Los nuevos responsables de Fomento, con Ana Pastor a la cabeza, se van a tener que arremangar porque es mucha y dura la tarea que les espera. De partida, en su discurso de investidura, el presidente Rajoy anunció un nuevo recorte del gasto público de 16.500 millones para 2012, que algunos expertos cifran en 40.000 millones, para reducir el déficit al 4,4 por ciento, que es el compromiso alcanzado con Bruselas. Esta imperiosa necesidad de volver a meter la tijera en el gasto público tendrá un efecto directo en Fomento, el ministerio inversor por antonomasia, al que, con motivo de la crisis, ya hubo que pegar un tajo sustancial en su presupuesto de 2011, reduciéndolo un 34,6 por ciento hasta los 4.980 millones, al igual que con la licitación de obra pública, que cayó otros 31 puntos, hasta situarse en 14.600 millones.
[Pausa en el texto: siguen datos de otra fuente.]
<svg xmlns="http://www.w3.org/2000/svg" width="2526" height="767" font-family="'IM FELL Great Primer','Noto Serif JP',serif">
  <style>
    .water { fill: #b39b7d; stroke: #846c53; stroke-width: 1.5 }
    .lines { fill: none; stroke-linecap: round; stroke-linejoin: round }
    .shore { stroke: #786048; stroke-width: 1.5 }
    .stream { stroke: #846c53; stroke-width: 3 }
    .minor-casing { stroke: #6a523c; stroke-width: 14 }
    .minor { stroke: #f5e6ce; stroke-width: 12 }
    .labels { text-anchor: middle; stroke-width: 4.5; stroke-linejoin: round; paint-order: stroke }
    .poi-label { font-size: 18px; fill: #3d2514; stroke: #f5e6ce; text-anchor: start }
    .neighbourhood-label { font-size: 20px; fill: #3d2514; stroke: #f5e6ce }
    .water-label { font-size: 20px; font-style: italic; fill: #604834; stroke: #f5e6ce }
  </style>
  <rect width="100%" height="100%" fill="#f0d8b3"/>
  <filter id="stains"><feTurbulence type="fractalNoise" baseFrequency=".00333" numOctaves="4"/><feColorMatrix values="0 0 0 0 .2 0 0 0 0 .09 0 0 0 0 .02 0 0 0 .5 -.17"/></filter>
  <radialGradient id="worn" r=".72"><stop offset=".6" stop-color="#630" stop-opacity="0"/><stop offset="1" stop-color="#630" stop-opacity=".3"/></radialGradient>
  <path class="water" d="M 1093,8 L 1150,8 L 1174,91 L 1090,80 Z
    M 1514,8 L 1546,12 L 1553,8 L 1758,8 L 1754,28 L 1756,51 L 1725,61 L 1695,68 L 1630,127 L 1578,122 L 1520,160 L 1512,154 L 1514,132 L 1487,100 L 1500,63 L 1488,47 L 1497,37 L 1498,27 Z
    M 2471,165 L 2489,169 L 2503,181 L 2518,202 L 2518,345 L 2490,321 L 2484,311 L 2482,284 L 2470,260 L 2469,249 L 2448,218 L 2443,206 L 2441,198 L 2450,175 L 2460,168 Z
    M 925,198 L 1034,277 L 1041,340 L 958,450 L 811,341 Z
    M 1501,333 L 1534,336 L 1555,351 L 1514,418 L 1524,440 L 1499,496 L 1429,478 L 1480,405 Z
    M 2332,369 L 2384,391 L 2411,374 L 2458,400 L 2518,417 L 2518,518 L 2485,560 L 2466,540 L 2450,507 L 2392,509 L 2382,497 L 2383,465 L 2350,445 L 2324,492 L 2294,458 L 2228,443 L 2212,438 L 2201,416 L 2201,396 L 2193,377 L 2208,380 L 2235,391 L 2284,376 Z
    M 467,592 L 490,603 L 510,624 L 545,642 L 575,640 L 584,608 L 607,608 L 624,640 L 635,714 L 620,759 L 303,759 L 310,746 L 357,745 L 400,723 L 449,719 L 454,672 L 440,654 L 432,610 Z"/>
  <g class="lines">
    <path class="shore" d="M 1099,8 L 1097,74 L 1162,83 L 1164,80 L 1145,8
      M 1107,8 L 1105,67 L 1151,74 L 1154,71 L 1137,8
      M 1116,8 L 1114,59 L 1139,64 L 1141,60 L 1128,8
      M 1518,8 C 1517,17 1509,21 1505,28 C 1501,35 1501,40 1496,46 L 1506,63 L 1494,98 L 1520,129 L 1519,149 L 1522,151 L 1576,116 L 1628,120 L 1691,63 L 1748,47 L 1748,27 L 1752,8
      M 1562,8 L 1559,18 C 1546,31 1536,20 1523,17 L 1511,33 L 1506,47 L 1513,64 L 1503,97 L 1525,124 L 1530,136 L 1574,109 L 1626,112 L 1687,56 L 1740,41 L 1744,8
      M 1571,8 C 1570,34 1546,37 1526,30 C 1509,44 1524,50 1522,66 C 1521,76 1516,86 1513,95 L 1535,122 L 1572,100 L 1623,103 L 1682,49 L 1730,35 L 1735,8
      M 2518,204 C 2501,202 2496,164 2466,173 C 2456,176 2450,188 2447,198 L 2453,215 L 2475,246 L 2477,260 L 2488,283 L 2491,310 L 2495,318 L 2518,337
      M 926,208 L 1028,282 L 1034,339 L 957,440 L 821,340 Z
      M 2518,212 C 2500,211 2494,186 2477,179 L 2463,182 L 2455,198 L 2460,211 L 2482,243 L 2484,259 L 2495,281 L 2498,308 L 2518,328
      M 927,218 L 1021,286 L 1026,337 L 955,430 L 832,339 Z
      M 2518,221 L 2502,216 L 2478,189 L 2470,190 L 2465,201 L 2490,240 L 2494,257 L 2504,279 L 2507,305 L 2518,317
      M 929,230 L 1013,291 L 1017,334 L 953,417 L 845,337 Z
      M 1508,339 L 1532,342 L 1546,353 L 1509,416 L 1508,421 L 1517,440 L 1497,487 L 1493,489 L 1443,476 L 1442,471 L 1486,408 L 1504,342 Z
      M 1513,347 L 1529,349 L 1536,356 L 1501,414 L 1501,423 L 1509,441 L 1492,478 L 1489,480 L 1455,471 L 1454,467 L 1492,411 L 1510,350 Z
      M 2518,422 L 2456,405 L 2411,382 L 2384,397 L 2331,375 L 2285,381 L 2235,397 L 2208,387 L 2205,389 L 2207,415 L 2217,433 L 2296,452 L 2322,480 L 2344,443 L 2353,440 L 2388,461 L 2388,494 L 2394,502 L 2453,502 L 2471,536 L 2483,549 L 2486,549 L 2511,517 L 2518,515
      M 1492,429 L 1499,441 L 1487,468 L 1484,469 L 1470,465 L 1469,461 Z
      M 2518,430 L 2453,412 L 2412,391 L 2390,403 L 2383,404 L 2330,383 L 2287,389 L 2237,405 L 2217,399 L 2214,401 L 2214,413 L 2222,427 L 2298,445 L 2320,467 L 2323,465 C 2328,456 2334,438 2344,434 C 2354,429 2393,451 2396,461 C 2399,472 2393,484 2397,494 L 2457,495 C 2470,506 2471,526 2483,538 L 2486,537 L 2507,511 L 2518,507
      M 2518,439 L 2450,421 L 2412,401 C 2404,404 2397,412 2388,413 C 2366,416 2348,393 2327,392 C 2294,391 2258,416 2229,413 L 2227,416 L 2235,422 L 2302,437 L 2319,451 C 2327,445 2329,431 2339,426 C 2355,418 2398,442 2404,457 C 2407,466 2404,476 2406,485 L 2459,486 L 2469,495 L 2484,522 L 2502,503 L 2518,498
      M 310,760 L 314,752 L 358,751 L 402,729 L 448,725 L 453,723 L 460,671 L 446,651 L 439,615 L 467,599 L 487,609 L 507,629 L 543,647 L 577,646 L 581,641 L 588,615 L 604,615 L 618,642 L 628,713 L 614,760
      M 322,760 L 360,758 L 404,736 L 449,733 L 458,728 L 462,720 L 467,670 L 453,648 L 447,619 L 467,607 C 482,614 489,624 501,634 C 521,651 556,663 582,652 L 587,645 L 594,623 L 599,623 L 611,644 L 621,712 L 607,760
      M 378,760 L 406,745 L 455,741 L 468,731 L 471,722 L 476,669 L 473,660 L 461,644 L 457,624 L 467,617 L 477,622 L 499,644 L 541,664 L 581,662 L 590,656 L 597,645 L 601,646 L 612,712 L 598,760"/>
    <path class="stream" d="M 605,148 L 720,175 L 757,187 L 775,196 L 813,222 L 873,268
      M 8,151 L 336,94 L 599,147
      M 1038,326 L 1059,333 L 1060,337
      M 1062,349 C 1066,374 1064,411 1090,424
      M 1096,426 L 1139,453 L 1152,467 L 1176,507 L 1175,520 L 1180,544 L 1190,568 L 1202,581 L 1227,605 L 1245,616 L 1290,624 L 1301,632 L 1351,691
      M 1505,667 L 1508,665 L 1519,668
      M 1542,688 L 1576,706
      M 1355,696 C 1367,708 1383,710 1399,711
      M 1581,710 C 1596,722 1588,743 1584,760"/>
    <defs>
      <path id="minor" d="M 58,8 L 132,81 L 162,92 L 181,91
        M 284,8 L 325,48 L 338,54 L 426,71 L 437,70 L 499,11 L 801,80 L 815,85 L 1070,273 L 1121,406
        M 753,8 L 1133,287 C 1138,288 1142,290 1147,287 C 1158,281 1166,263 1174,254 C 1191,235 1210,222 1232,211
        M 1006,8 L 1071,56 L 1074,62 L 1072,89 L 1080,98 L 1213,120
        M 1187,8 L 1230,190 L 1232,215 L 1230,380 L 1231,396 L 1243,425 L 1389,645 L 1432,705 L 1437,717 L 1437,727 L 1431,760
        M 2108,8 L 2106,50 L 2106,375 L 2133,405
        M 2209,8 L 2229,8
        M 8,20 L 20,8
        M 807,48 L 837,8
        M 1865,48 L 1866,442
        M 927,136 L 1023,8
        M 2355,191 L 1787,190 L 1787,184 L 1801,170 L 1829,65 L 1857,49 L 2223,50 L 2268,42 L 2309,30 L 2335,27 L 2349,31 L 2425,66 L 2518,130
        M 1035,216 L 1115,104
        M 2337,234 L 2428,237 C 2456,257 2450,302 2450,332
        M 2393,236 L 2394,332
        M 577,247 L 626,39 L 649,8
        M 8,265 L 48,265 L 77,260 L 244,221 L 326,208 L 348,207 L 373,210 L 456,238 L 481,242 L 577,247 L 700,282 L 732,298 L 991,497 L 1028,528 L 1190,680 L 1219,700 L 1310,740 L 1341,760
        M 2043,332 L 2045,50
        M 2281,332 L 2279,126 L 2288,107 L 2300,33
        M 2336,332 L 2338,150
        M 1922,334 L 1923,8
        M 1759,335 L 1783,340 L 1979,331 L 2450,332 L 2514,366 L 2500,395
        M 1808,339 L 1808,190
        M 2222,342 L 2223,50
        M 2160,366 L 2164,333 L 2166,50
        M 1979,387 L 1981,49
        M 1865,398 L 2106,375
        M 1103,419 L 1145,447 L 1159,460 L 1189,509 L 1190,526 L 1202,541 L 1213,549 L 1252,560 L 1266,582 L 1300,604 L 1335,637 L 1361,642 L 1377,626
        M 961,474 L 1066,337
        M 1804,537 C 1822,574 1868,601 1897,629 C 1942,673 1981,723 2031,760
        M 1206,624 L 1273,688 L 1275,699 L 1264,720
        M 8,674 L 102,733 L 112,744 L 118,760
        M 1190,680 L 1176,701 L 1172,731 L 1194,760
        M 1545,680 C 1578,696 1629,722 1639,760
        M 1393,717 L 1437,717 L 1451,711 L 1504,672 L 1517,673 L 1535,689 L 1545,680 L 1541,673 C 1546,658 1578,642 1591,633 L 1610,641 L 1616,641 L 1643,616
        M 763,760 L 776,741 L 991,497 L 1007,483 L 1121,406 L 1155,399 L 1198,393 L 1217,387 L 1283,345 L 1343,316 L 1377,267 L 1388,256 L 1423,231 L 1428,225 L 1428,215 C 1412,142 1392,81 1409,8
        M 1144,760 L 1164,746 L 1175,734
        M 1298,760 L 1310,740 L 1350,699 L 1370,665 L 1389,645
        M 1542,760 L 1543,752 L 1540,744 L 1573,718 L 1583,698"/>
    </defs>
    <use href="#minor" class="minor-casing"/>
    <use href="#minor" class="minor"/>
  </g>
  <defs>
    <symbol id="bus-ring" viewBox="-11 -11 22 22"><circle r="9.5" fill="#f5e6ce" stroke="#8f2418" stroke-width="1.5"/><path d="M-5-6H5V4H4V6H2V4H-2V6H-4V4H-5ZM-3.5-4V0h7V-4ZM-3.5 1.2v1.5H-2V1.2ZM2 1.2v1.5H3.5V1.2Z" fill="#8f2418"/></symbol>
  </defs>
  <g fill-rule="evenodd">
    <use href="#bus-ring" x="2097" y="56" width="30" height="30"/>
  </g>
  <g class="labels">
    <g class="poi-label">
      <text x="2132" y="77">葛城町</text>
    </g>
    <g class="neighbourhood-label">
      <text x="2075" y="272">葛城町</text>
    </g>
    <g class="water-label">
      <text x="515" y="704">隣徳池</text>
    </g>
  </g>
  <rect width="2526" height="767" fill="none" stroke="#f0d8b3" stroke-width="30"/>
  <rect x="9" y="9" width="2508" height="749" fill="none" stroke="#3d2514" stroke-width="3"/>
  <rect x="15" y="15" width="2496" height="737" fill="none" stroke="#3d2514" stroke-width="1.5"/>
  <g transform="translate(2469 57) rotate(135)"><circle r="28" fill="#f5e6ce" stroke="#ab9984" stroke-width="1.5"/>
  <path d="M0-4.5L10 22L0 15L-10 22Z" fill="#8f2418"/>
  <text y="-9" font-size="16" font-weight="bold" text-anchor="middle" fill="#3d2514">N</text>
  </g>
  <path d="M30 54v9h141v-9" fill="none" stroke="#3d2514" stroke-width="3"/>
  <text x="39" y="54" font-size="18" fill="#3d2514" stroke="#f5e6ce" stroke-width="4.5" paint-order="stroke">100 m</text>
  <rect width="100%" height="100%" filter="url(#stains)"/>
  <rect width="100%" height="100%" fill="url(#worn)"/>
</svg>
A este telón de fondo, amén del agujero que el Gobierno de Rajoy, en general, y la ministra Pastor, en particular, se puedan encontrar en las moradas que ahora habitan en forma de herencia envenenada de Zapatero, codicilo que nadie quiere pero todos intuyen; a este escenario, decíamos, hay que sumar unos datos económicos que colocan al país en una nueva recesión, con un contracción del PIB de entre el 0,2 y el 0,3 por ciento en el último trimestre de 2011 y la certeza de que la desaceleración se repetirá aumentada en los tres primeros meses de 2012. Frente a estos “tiempos difíciles”, De Guindos dixit, en los que el empobrecimiento del país se dispone a quemar una nueva etapa, la receta a aplicar por la nueva titular de Fomento no puede ser otra que gestión y más gestión. De momento, la canción que guiará al barco de en la tempestad suena bien: “No gastaremos ni comprometeremos lo que no tenemos”, aseguró Pastor en el momento de tomar la cartera de manos de Blanco, aunque también es cierto que no hay ministro que no se deje llevar por frases bienintencionadas en el momento de su investidura.
¿Pero gestionar el qué y cómo? La cartera de Pastor pivota sobre dos ejes principales para fomentar la competitivad de la economía del país, como son las infraestructuras y los servicios del transporte y la logística, que están íntimamente ligados, pero que en los últimos años han recorrido caminos divergentes, como si el primero no dependiera del segundo y viceversa. En las dos últimas legislaturas y dejando al margen las obras con un claro interés social, cantidades ingentes de dinero público se han ido por el desagüe en la construcción de infraestructuras faraónicas, cuya nula rentabilidad ha quedado al descubierto con la crisis, poniendo en evidencia que no hubo ninguna planificación cuando se acometieron las mismas, ni interés alguno por calcular los retornos para la competitividad del país, que el objetivo de este derroche, en el que han participado todas las Comunidades Autónomas, incluidas las del partido ahora en el Gobierno de Madrid, no era otro que la construcción como un fin y no como un medio, en la línea del Estado de Obras que preconizaba el conservador Fernández de la Mora. Así las cosas, desde la austeridad en el gasto motivada por las urgencias del momento, que sólo permitirá planificar e invertir en infraestructuras cuyo impacto positivo en la competitividad del país esté asegurado, lo que ahora toca es gestionar con eficacia las existentes para ponerlas en valor.
De otro lado, esa gestión de Fomento tiene que converger con una interlocución fluida y de doble sentido con el sector del transporte y la logística, que se conoce de quilla a perilla los puntos negros de nuestras infraestructuras, pues es el que presta servicios estratégicos al tejido industrial del país, que, a su vez, está obligado a ser más competitivo y a mirar al exterior, para lo que el concurso de un binomio bien engrasado entre infraestructuras y servicios es imprescindible. Haría mal Rajoy en ver al transporte y la logística, que con la crisis ha demostrado aún más su agilidad y flexibilidad, como un sector sobre el que aumentar la presión fiscal para mitigar la merma de las arcas públicas. Y haría también mal el sector en abrir los juego florales de costumbre, en enfrascarse en temas caducos y sin recorrido, cuando las cartas que hay sobre el tapete exigen responsabilidad, mucha responsabilidad.